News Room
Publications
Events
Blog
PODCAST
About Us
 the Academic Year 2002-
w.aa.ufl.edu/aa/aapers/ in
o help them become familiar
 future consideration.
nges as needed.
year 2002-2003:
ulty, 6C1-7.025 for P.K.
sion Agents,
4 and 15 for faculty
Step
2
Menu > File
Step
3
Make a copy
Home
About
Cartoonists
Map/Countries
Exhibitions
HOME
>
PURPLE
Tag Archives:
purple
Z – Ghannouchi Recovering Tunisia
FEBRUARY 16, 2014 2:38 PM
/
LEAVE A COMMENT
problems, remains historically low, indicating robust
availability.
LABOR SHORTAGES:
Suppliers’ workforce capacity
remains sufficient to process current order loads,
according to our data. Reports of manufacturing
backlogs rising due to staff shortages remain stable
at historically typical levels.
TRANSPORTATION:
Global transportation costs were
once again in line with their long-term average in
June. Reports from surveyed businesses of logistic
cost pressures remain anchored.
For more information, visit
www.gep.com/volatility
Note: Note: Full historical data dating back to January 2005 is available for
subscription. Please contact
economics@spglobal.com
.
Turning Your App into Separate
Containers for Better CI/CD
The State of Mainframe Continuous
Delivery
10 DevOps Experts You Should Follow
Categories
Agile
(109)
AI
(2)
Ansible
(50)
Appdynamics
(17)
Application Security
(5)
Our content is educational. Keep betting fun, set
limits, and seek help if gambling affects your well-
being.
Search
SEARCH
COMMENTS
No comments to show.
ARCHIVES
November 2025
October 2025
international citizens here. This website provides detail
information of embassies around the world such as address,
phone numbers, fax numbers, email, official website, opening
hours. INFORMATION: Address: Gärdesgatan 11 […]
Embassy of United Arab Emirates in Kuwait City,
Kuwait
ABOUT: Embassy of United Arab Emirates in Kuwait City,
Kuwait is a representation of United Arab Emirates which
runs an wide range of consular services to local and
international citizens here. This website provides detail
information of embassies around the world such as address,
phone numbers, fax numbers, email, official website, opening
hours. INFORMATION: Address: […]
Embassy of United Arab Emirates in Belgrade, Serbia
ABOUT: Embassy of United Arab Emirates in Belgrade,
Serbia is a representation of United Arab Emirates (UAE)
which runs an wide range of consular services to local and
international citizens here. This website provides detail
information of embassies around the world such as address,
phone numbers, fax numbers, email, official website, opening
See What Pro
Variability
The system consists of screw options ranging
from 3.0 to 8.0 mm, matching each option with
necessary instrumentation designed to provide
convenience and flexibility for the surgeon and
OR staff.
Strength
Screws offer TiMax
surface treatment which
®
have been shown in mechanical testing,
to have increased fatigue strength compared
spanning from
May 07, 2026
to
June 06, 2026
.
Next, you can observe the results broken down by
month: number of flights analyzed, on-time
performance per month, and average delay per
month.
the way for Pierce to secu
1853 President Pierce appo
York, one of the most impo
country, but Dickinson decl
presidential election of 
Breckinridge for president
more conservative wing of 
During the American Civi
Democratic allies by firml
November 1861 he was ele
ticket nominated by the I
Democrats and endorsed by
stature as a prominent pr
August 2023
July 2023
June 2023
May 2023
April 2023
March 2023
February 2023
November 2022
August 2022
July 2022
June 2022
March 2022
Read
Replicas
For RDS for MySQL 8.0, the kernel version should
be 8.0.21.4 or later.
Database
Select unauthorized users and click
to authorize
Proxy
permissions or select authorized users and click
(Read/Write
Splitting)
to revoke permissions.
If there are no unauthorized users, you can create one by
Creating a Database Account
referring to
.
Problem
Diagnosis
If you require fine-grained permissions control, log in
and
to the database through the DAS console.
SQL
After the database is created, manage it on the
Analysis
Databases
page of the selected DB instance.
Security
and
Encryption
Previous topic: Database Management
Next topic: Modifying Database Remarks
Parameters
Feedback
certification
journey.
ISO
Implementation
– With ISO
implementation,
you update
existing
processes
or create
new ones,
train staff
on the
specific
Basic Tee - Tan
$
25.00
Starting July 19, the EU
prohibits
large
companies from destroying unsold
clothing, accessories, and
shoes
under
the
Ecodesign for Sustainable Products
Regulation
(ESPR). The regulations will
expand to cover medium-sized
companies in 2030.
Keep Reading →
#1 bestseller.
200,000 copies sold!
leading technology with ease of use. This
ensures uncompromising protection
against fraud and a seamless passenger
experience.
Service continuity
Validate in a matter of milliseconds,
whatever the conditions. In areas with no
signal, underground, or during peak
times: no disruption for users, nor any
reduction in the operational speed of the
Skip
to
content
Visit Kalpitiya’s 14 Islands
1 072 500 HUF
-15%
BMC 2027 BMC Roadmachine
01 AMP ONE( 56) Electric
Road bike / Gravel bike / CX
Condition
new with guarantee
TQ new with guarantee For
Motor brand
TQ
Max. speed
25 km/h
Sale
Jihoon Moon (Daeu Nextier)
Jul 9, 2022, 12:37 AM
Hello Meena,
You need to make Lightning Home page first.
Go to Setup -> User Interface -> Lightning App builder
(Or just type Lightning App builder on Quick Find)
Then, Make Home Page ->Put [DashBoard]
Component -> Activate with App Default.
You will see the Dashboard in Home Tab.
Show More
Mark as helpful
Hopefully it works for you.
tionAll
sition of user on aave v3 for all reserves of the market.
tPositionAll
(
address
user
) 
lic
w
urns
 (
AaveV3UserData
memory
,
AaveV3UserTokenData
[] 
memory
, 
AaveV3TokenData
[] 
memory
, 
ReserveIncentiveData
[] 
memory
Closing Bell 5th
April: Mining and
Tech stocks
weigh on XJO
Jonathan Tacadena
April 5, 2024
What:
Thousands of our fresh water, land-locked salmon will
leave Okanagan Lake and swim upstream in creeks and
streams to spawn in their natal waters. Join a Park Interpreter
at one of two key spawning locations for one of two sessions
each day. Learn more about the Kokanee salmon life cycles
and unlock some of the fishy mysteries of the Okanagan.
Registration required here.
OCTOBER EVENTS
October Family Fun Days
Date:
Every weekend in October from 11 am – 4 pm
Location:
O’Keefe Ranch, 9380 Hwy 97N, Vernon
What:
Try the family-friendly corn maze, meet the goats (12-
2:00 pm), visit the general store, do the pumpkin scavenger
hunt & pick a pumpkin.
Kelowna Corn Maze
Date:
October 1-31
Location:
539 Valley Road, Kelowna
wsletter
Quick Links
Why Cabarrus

- _TASK REQUIREMENTS_: Which lines of the listing contain the word "Embassy"? Copy each of them.

- _SOLUTION TO THIS PROBLEM_:
Embassy of United Arab Emirates in Kuwait City,
ABOUT: Embassy of United Arab Emirates in Kuwait City,
Embassy of United Arab Emirates in Belgrade, Serbia
ABOUT: Embassy of United Arab Emirates in Belgrade,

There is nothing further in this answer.